Mereka juga pernah tampil di Rumah Sakit Dharmais, Jakarta, dalam
ajang festival monolog. Di sana, mereka dinilai oleh aktor-aktor
panggung ternama.
“Pada
waktu latihan, yang datang cuma sedikit. Begitu manggung, 20 orang
mau ikut tampil. Para juri tanya bagaimana kami akan menilainya. Tapi
saya bilang nggak penting. Yang penting mereka ketemu artis,
diapresiasi artis. Yang penting mereka merasa diterima kembali,”
kata Mimi.
Tak
Berbeda
Merasa
diterima kembali, itu kata-kata kunci bagi Mimi dalam melatih
rekan-rekannya. Ia ingin mereka bisa kembali ke masyarakat tanpa
dipandang berbeda ataupun diberi pandangan atau perlakuan belas
kasihan.
“Ada
kesalahan sistem atau pola pikir. Masyarakat kita justru memupuk rasa
kasihan kepada para survivor. Padahal, apa yang saya pernah pelajari
di Jerman, tak boleh dikasihani. Mereka harus dikembalikan, diberi
kepercayaan bahwa kita itu survivor, tapi sekarang ini kita harus
kembali ke masyarakat, bahkan dengan kekurangan harus tunjukkan
kelebihan. Sama lah dengan yang lain,” tutur Mimi panjang lebar.
Mimi
bercerita ia pernah diajak almarhum Harry Roesli menghadiri lokakarya
seni membantu mengembalikan fisik dan psikis mantan penderita CA dan
AIDS, pada 1990-an. Pembicaranya Doctor Von Schwind dari Jerman.
Waktu itu, ia belum menjalani operasi. Tapi, sudah pernah dibiopsi
pada 1978 karena ditemukan lima benjolan di kedua payudaranya.

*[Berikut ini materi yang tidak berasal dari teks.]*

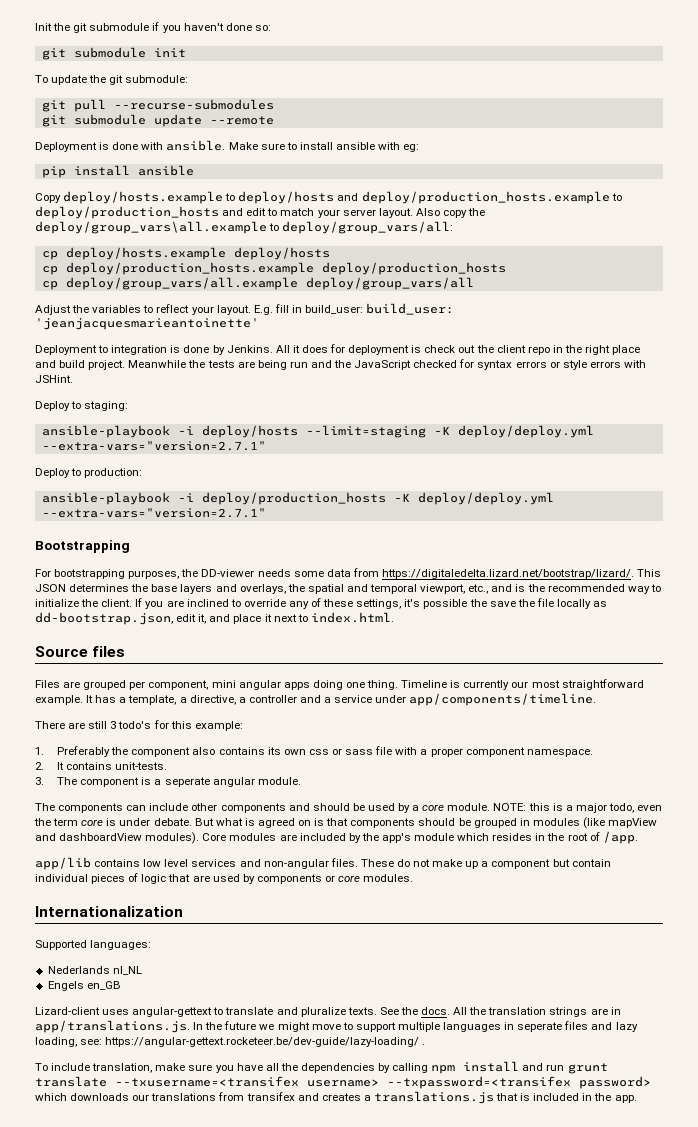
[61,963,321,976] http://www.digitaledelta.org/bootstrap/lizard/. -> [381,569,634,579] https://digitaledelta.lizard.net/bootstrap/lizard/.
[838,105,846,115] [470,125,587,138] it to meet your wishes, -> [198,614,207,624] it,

Lokakarya itu membahas bagaimana kesenian bisa mengembalikan mental
psikis penderita AIDS dan kanker.
Berbekal
pengetahuan itu, Mimi yakin kesenian memang bisa mengembalikan
kemampuan motorik para survivor kanker yang telah didera
bermacam-macam obat-obatan dan terapi kimia. Ketika diminta Aryanthi
Baramuli, Ketua Umum CSIC saat ia bergabung pada 2010, mengajar
teater untuk para survivor, ia menyambutnya dengan antusias. “Bukan
menampilkan operetnya yang penting, tapi bagaimana mereka bisa merasa
diterima kembali,” kata Mimi.
Namun,
meyakinkan para survivor itu tidak mudah. Kenyataannya, yang ikut
berlatih sangat sedikit. Tapi, Mimi punya keyakinan. Diam-diam ia
menyimpan file bahwa yang ikut berlatih ternyata mengalami
perkembangan yang sangat besar. Dulu, mereka mengambil barang lalu
disuruh mengembalikan ke tempat semula, sulit sekali. “Sekarang,
bahkan mereka sudah bisa berdansa. Saya saja kalah,” kata Mimi.
Mimi
tak ingin mengatakan semua itu karena dia semata. Tapi, dia yakin
latihan-latihan teater yang dijalani rekan-rekannya memiliki andil
besar dalam perkembangan itu. “Karena secara mental, semua unsur
terhidupkan. Itu yang membuat saya percaya. Latihan-latihan semacam
ini di Jerman dan di Amerika sudah biasa untuk memulihkan kembali
kemampuan motorik pasien kanker,” katanya.
Di
Amerika, kata Mimi, para survivor malah bermain film bersama Angelina
Jolie. Sementara di Jerman, mereka memang tidak lagi memanggil
dokter. “Karena apa? Kalau dokter ya, sama saja kesannya dengan
berobat. Pergi saja ke psikolog. Yang perlu justru rasa berbagi. Saya
bisa karena saya orang teater, saya orang tari. Tidak ada yang lebih
dan tidak ada yang kurang,” ujarnya.
Tak
hanya menari dan berteater, Mimi juga mengajak teman-temannya untuk
menjahit dan membuat tas perca untuk dijual. Hasilnya? Tak cuma dapat
menambah penghasilan, mereka juga diterima kembali dalam masyarakat.
Bahkan,
seorang suami yang telah meninggalkan seorang survivor kanker kembali
lagi setelah tahu istrinya sudah mulai menjahit lagi. “It's only
about patchwork, perca. Namun, hasilnya luar biasa,” tuturnya.